Débarrassé complètement des Wahabites et, en partie, des pirates, Seyd-Saïd s’occupa d’augmenter ses forces et d’accroître ses États. Il se construisit une flotte qui compta jusqu’à 30 frégates, dont plusieurs armées de 50 canons, et qui fut la plus puissante de l’océan Indien. Grâce à elle, il s’assura l’empire du golfe Persique et d’immenses territoires en Asie et en Afrique. Il contraignit la Perse à lui abandonner les îles d’Ormuz, de Kischm, de Laredj, de Bahréïn, et la presque-totalité de ses côtes, depuis le cap Bostonnah jusqu’à la presqu’île de Djask. Sur la rive orientale du golfe, le littoral du Mékran, du Kerman, du Laristan et du Farsistan avec les principales cités maritimes de la Perse, comme Bender-Abbas et Lindje, obéirent à ses lois ; de même le littoral du Baloutchistan avec Guador jusqu’à la frontière de l’Inde. En Arabie même, l’empire d’Oman s’étendit, sous ce règne, sur la plus grande partie de l’Arabie orientale et de l’Arabie méridionale, depuis la presqu’île de Katar sur le golfe Persique, à hauteur des îles Bahréïn, jusqu’à la baie de Mirbat sur l’océan Indien, avec les îles de Socotora et de Kourya-Mourya. Les possessions africaines venaient encore doubler l’étendue de l’empire. Toute la côte orientale d’Afrique, depuis la baie de Quiloa, limite extrême vers le nord de la colonie portugaise de Mozambique jusqu’à l’embouchure de la Tana avec les îles de Zanzibar, de Mafia et Pemba, dépendit du sultan de Mascate. Encore faut-il joindre à cette énumération les ports de Kismayou, de Brawa, Magadoxo, Merka, Ouarschéikh sur la côte de Benadir, au-delà de la Tana. Seyd-Saïd régna sur un domaine ayant un littoral de 4 000 kilomètres d’étendue. Ses revenus s’élevèrent à 27 millions[1]. Ses sujets l’appelèrent Grand ; son royaume fut le plus florissant et le plus considérable des États que baigne l’océan Indien et devint l’entrepôt du commerce de l’Afrique orientale, de la Perse et de l’Inde.

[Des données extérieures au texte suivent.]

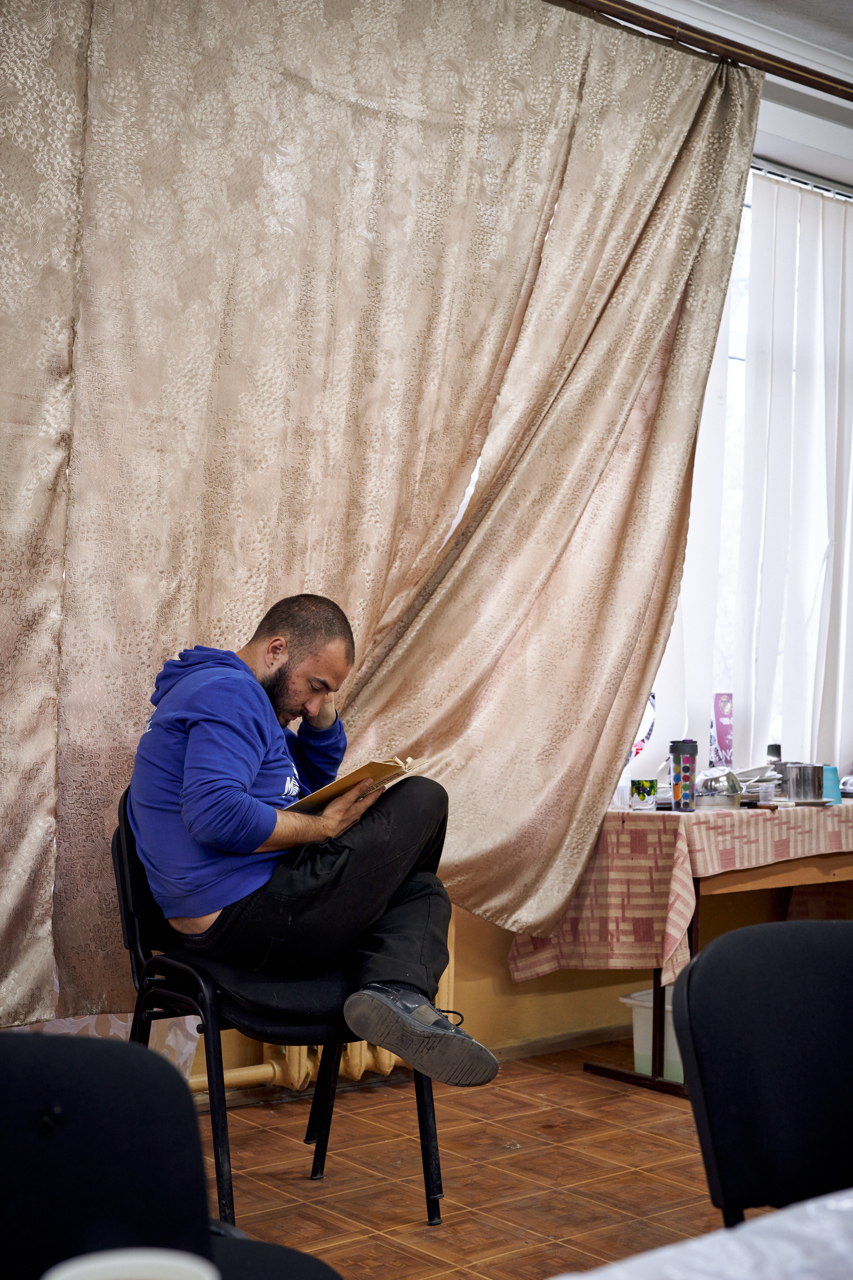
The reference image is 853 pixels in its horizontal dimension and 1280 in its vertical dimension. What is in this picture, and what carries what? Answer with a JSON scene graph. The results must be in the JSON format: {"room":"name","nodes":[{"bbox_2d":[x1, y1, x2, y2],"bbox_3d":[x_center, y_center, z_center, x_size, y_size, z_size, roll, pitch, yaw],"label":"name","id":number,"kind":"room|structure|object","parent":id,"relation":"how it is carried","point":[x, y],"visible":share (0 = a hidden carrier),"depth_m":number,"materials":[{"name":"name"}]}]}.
{"room":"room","nodes":[
{"label":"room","id":0,"kind":"room"},
{"bbox_2d":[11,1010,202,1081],"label":"curtain","id":1,"kind":"object","parent":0,"point":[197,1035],"visible":0.1,"depth_m":4.11,"materials":[{"name":"beige fabric"}]},
{"bbox_2d":[43,1246,217,1279],"bbox_3d":[-0.155,0.371,0.915,0.106,0.083,0.107,2,-2,-39],"label":"white cup","id":2,"kind":"object","parent":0,"point":[157,1261],"visible":0.99,"depth_m":0.96,"materials":[{"name":"white ceramic"}]},
{"bbox_2d":[189,1037,762,1279],"bbox_3d":[1.055,1.208,2.305,6.613,0.100,5.143,2,-2,-39],"label":"floor","id":3,"kind":"structure","parent":0,"point":[633,1110],"depth_m":3.91,"materials":[{"name":"brown tile"}]},
{"bbox_2d":[0,1031,340,1279],"bbox_3d":[-0.296,0.719,1.365,0.545,0.798,0.535,2,-2,-39],"label":"black chair","id":4,"kind":"object","parent":3,"relation":"on","point":[63,1093],"visible":0.94,"depth_m":1.50,"materials":[{"name":"black fabric"}]},
{"bbox_2d":[112,794,445,1229],"bbox_3d":[-0.321,0.769,3.725,0.562,0.812,0.578,2,-2,-39],"label":"chair","id":5,"kind":"object","parent":3,"relation":"on","point":[135,872],"visible":0.58,"depth_m":3.62,"materials":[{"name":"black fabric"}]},
{"bbox_2d":[123,595,502,1086],"bbox_3d":[-0.251,0.400,3.679,0.535,1.001,0.866,2,-2,-39],"label":"man","id":6,"kind":"object","parent":5,"relation":"on","point":[264,838],"visible":0.95,"depth_m":3.57},
{"bbox_2d":[290,755,428,812],"bbox_3d":[-0.172,0.297,3.754,0.289,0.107,0.256,0,-2,37],"label":"book","id":7,"kind":"object","parent":6,"relation":"in","point":[322,792],"visible":0.61,"depth_m":3.68,"materials":[{"name":"paper"}]},
{"bbox_2d":[617,985,683,1081],"bbox_3d":[0.791,1.105,5.008,0.406,0.225,0.367,2,-2,-39],"label":"plastic bin","id":8,"kind":"object","parent":3,"relation":"on","point":[670,988],"visible":0.28,"depth_m":4.92,"materials":[{"name":"white plastic"}]},
{"bbox_2d":[514,806,852,1099],"bbox_3d":[1.206,0.889,5.350,1.604,0.706,0.651,2,-2,-39],"label":"table","id":9,"kind":"object","parent":3,"relation":"on","point":[635,1078],"visible":0.44,"depth_m":4.97,"materials":[{"name":"brown wood"}]},
{"bbox_2d":[509,796,852,986],"bbox_3d":[1.163,0.748,5.480,1.758,0.437,0.763,2,-2,-39],"label":"tablecloth","id":10,"kind":"object","parent":9,"relation":"on","point":[682,825],"visible":0.68,"depth_m":4.91,"materials":[{"name":"fabric"}]},
{"bbox_2d":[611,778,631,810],"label":"plastic cup","id":11,"kind":"object","parent":10,"relation":"on","point":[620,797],"visible":0.73,"depth_m":5.03,"materials":[{"name":"clear plastic"}]},
{"bbox_2d":[630,778,657,810],"bbox_3d":[0.621,0.442,5.082,0.081,0.084,0.077,2,-2,-39],"label":"cup","id":12,"kind":"object","parent":10,"relation":"on","point":[643,797],"visible":0.99,"depth_m":5.05,"materials":[{"name":"glass"}]},
{"bbox_2d":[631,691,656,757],"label":"bag","id":13,"kind":"object","parent":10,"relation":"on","point":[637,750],"visible":0.25,"depth_m":5.43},
{"bbox_2d":[668,740,699,810],"bbox_3d":[0.745,0.392,5.145,0.089,0.210,0.086,1,-1,18],"label":"tumbler","id":14,"kind":"object","parent":10,"relation":"on","point":[677,767],"visible":0.99,"depth_m":5.11,"materials":[{"name":"multicoloured plastic"}]},
{"bbox_2d":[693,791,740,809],"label":"metal bowl","id":15,"kind":"object","parent":10,"relation":"on","point":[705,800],"visible":0.87,"depth_m":5.08,"materials":[{"name":"silver metal"}]},
{"bbox_2d":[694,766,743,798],"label":"metal bowl","id":16,"kind":"object","parent":10,"relation":"on","point":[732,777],"visible":0.75,"depth_m":5.35,"materials":[{"name":"silver metal"}]},
{"bbox_2d":[710,692,734,767],"bbox_3d":[0.955,0.319,5.731,0.089,0.297,0.080,1,-1,-11],"label":"purple box","id":17,"kind":"object","parent":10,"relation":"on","point":[725,730],"visible":0.9,"depth_m":5.70,"materials":[{"name":"purple cardboard"}]},
{"bbox_2d":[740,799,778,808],"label":"knife","id":18,"kind":"object","parent":10,"relation":"on","point":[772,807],"visible":0.99,"depth_m":5.15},
{"bbox_2d":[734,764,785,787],"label":"plate","id":19,"kind":"object","parent":10,"relation":"on","point":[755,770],"visible":0.53,"depth_m":5.63,"materials":[{"name":"metal"}]},
{"bbox_2d":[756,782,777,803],"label":"small container","id":20,"kind":"object","parent":10,"relation":"on","point":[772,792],"visible":0.93,"depth_m":5.27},
{"bbox_2d":[766,743,782,766],"bbox_3d":[1.130,0.403,5.732,0.065,0.143,0.063,1,-1,-11],"label":"small bottle","id":21,"kind":"object","parent":10,"relation":"on","point":[777,750],"visible":0.5,"depth_m":5.71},
{"bbox_2d":[780,762,825,802],"bbox_3d":[1.163,0.436,5.483,0.133,0.109,0.132,2,-2,-39],"label":"metal pot","id":22,"kind":"object","parent":10,"relation":"on","point":[797,785],"visible":0.99,"depth_m":5.43,"materials":[{"name":"silver metal"}]},
{"bbox_2d":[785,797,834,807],"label":"plate","id":23,"kind":"object","parent":10,"relation":"on","point":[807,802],"visible":0.88,"depth_m":5.25,"materials":[{"name":"metal"}]},
{"bbox_2d":[821,764,842,803],"bbox_3d":[1.246,0.444,5.543,0.100,0.111,0.098,2,-2,-39],"label":"blue cup","id":24,"kind":"object","parent":10,"relation":"on","point":[832,777],"visible":0.61,"depth_m":5.51,"materials":[{"name":"blue plastic"}]},
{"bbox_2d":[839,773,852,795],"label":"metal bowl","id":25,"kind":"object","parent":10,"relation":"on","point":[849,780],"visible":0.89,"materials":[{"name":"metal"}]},
{"bbox_2d":[552,1187,852,1279],"bbox_3d":[0.657,0.722,0.936,1.493,0.614,1.144,2,-2,-39],"label":"white table","id":26,"kind":"object","parent":3,"relation":"on","point":[812,1208],"visible":0.97,"depth_m":1.18,"materials":[{"name":"white fabric"}]},
{"bbox_2d":[671,921,852,1230],"bbox_3d":[0.546,0.748,1.844,0.510,0.824,0.533,2,-2,-25],"label":"chair","id":27,"kind":"object","parent":3,"relation":"on","point":[779,1048],"visible":0.97,"depth_m":1.96,"materials":[{"name":"black fabric"}]},
{"bbox_2d":[172,60,852,1081],"bbox_3d":[0.083,-0.234,5.122,6.702,2.925,0.259,2,-2,-39],"label":"wall","id":28,"kind":"structure","parent":0,"point":[556,975],"depth_m":5.37,"materials":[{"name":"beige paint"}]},
{"bbox_2d":[192,916,456,1093],"bbox_3d":[-0.601,0.919,4.464,1.746,0.520,0.159,2,-2,-39],"label":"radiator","id":29,"kind":"object","parent":28,"relation":"attached to","point":[386,1055],"visible":0.17,"depth_m":4.66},
{"bbox_2d":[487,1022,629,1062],"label":"baseboard","id":30,"kind":"structure","parent":28,"relation":"attached to","point":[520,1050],"depth_m":5.25,"materials":[{"name":"brown wood"}]},
{"bbox_2d":[643,168,852,773],"bbox_3d":[1.249,-0.488,6.097,2.121,1.985,0.157,2,-2,-39],"label":"window","id":31,"kind":"structure","parent":28,"relation":"in","point":[734,337],"depth_m":5.97,"materials":[{"name":"white"}]},
{"bbox_2d":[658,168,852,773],"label":"vertical blind","id":32,"kind":"object","parent":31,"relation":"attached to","point":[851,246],"visible":0.58,"depth_m":5.95,"materials":[{"name":"white fabric"}]},
{"bbox_2d":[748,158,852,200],"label":"curtain rail","id":33,"kind":"object","parent":28,"relation":"attached to","point":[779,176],"visible":0.36,"depth_m":6.04,"materials":[{"name":"metal"}]},
{"bbox_2d":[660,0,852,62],"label":"ceiling","id":34,"kind":"structure","parent":0,"point":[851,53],"depth_m":4.90,"materials":[{"name":"white paint"}]},
{"bbox_2d":[555,0,852,100],"bbox_3d":[0.368,-1.665,4.510,3.992,0.067,0.161,2,-2,-39],"label":"curtain rod","id":35,"kind":"object","parent":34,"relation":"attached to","point":[782,71],"visible":0.85,"depth_m":4.89,"materials":[{"name":"brown"}]},
{"bbox_2d":[0,0,762,1036],"bbox_3d":[-0.218,-0.373,4.318,2.827,2.634,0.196,2,-2,-39],"label":"curtain","id":36,"kind":"object","parent":35,"relation":"hanging from","point":[578,46],"visible":0.93,"depth_m":4.32,"materials":[{"name":"beige fabric"}]}
]}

Le gouvernement britannique voyait avec sympathie les progrès de la puissance de Seyd-Saïd et cherchait à l’utiliser au mieux de ses intérêts et au profit de la consolidation de son influence. Il conclut tout d’abord avec lui une série de traités pour la répression de la piraterie et l’abolition de la traite et installa,

  1. Voyez Palgrave, Voyage dans l’Arabie centrale, t. II, ch. XV.